Reader Ray Martin suggests if Mike Tomlin and not Nick Saban had been on Alabama’s sideline for that last play, Saturday, Bama might still be undefeated.

Plenty of statement lames

Suddenly, TV is presenting regular-season “designer” games.

Last month, NBC’s Cris Collinsworth told us the Cowboys were playing a “signature” game in the quest for “a signature win.”

This week on MSG, before the Rangers played at home against below-average Winnipeg, Al Trautwig, then Joe Micheletti claimed we were about to watch “a statement game.” Wow, the Rangers soon would make a “statement.”

The Rangers’ statement was a 5-2 loss, a statement that afterward, on MSG, didn’t have the same stated importance as was stated before the start of the statement game.
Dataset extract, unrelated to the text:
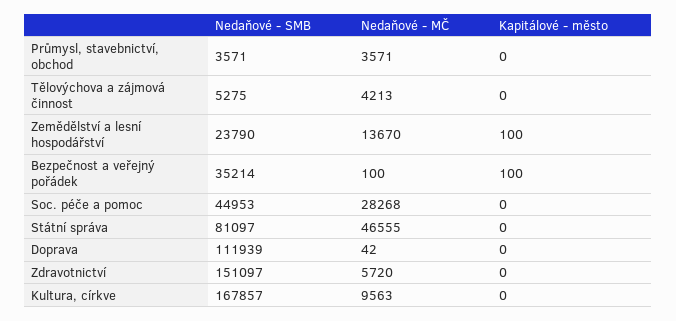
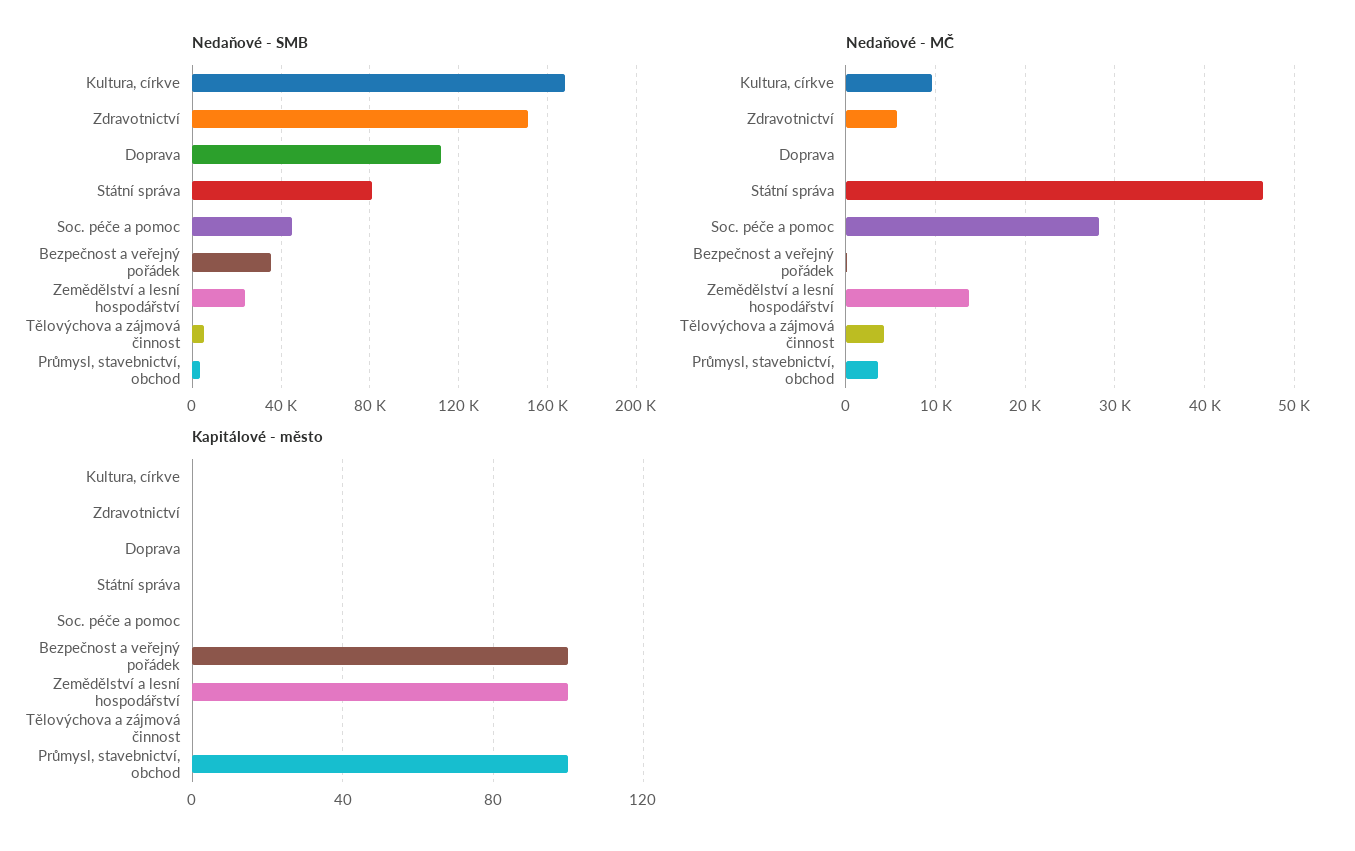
Kapitálové - město, Průmysl, stavebnictví, obchod: 0 -> 100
Or maybe it was a signature loss of a signature game.

Airline supplies Gator bait

World Gone Nuts, continued: A scheduled 50-seat Delta flight was canceled at the last minute Sunday to use the plane as a charter to fly Florida’s basketball team from Gainesville to its Monday game at UConn (and on ESPN), where the Gators lost at the buzzer. UF’s plane had mechanical issues.

The Gainesville Sun reported among those bounced from the commercial flight was a person headed — unsuccessfully, it turned out — to attend a funeral. Others had to be driven to airports in Jacksonville, Orlando and Tampa.

Apparently, those other-airport options weren’t open to UF’s team.